Interestingly, Carson may despise me personally but he seems to agree with me on most substantive topics. I could have written this myself. Most of what Carson says in this essay from 2015 directly contradicts his public embrace of the totalitarian humanist paradigm.

By Kevin Carson, Center for a Stateless Society

Schematic designs for a new society seem to be really popular among self-described anarchists of all stripes. On the Right, we have Rothbard’s model for an entire society modelled whole-cloth on a “libertarian law code” deduced from axioms like self-ownership and the non-aggression principle. Within the historic anarchist movement of the Left, we have uniform templates like syndicalism or Kropotkinist communism. And the same tendency can be found among quasi-anarchistic libertarian socialist models like De Leonism and the World Socialist Movement; the latter assumes the creation of a communist society by persuading all the countries in the world to vote in their precise model of social organization through the political process, within a short time frame. And if all this isn’t bad enough there’s Parecon, for god’s sake.

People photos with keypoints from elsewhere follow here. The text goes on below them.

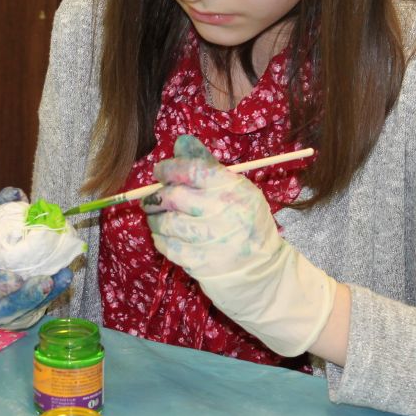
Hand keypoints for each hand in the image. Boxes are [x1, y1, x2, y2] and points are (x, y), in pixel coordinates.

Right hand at [0, 187, 72, 329]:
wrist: (0, 268)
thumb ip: (2, 212)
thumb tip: (15, 193)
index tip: (15, 278)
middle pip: (0, 309)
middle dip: (24, 298)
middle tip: (45, 282)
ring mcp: (1, 316)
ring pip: (21, 314)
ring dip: (43, 298)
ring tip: (61, 278)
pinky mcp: (20, 319)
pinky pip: (36, 311)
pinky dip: (52, 297)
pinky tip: (65, 279)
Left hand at [144, 135, 335, 356]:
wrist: (264, 273)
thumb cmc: (246, 226)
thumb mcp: (236, 191)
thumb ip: (207, 166)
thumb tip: (182, 141)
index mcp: (236, 189)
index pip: (193, 170)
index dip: (170, 168)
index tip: (160, 171)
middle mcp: (227, 212)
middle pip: (175, 196)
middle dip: (156, 196)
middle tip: (152, 199)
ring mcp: (215, 240)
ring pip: (167, 222)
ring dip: (155, 219)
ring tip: (157, 218)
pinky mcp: (203, 263)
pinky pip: (169, 246)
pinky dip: (160, 240)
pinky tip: (164, 237)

The “anarchism without adjectives” position was a reaction to this kind of doctrinaire model-building, and the resulting conflicts between the proponents of various totalizing blueprints for society — most notably the late-19th century conflict between individualists, represented by Benjamin Tucker, and communists, represented by Johann Most. Although the term was first used by a couple of Spanish anarchists, Ricardo Mella and Fernando Terrida del Marmol (whom Voltairine de Cleyre met in London in 1897). Errico Malatesta and Max Nettlau adopted the position, and de Cleyre and Dyer Lum became its most visible American proponents. The basic idea was that anarchists should stop feuding over the specific economic model of a future anarchist society, and leave that for people to work out for themselves as they saw fit. Economic ideas like Proudhon’s mutualism, Tucker’s individualist free enterprise and Kropotkin’s communism were complementary, and in a post-state society a hundred flowers would bloom from one locality, one social grouping, to the next.